CEO da Nvidia defende modelos de IA chineses contra restrições
Jensen Huang argumenta que modelos de código aberto da China impulsionam a inovação e o mercado global de hardware, contrariando pressão política.
Pontos principais
- Jensen Huang afirmou que modelos chineses como o Kimi K3 expandem o mercado de IA em vez de ameaçar empresas dos EUA.
- O executivo defende que a natureza de código aberto aumenta a segurança ao facilitar a detecção de vulnerabilidades.
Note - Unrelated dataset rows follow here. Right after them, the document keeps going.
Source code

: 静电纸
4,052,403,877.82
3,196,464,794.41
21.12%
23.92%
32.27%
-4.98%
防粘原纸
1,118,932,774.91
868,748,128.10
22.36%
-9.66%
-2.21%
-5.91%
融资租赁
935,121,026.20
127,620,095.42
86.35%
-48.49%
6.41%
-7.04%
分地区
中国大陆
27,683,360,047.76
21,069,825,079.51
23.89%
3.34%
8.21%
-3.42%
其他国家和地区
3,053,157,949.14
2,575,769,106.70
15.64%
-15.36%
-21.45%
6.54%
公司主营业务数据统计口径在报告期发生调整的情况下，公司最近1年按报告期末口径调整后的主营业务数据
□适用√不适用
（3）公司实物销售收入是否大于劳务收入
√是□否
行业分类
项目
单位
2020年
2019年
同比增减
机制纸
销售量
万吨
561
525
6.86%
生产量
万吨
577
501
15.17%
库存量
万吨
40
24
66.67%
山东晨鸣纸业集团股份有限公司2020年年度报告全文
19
- A administração Trump avalia sanções contra modelos estrangeiros sob alegações de uso de propriedade intelectual roubada.
- O Secretário do Tesouro, Scott Bessent, lidera as discussões sobre possíveis restrições a tecnologias de IA estrangeiras.
O CEO da Nvidia, Jensen Huang, manifestou-se contra a pressão política em Washington para banir modelos de inteligência artificial de código aberto desenvolvidos na China. Segundo o executivo, tecnologias como o Kimi K3 não representam uma ameaça direta às empresas americanas, mas sim um fator de expansão para o mercado global de infraestrutura de hardware. Huang sustenta que a transparência do código aberto é fundamental para a segurança tecnológica, permitindo que vulnerabilidades sejam identificadas e corrigidas com maior agilidade.
A declaração ocorre em um momento de tensão, com o governo do presidente Donald Trump avaliando possíveis sanções contra modelos estrangeiros. O Secretário do Tesouro, Scott Bessent, indicou que a administração investiga o uso de propriedade intelectual americana por essas ferramentas. Para Huang, a concorrência global, que inclui avanços como o Claude Mythos da Anthropic, é essencial para o desenvolvimento do ecossistema tecnológico.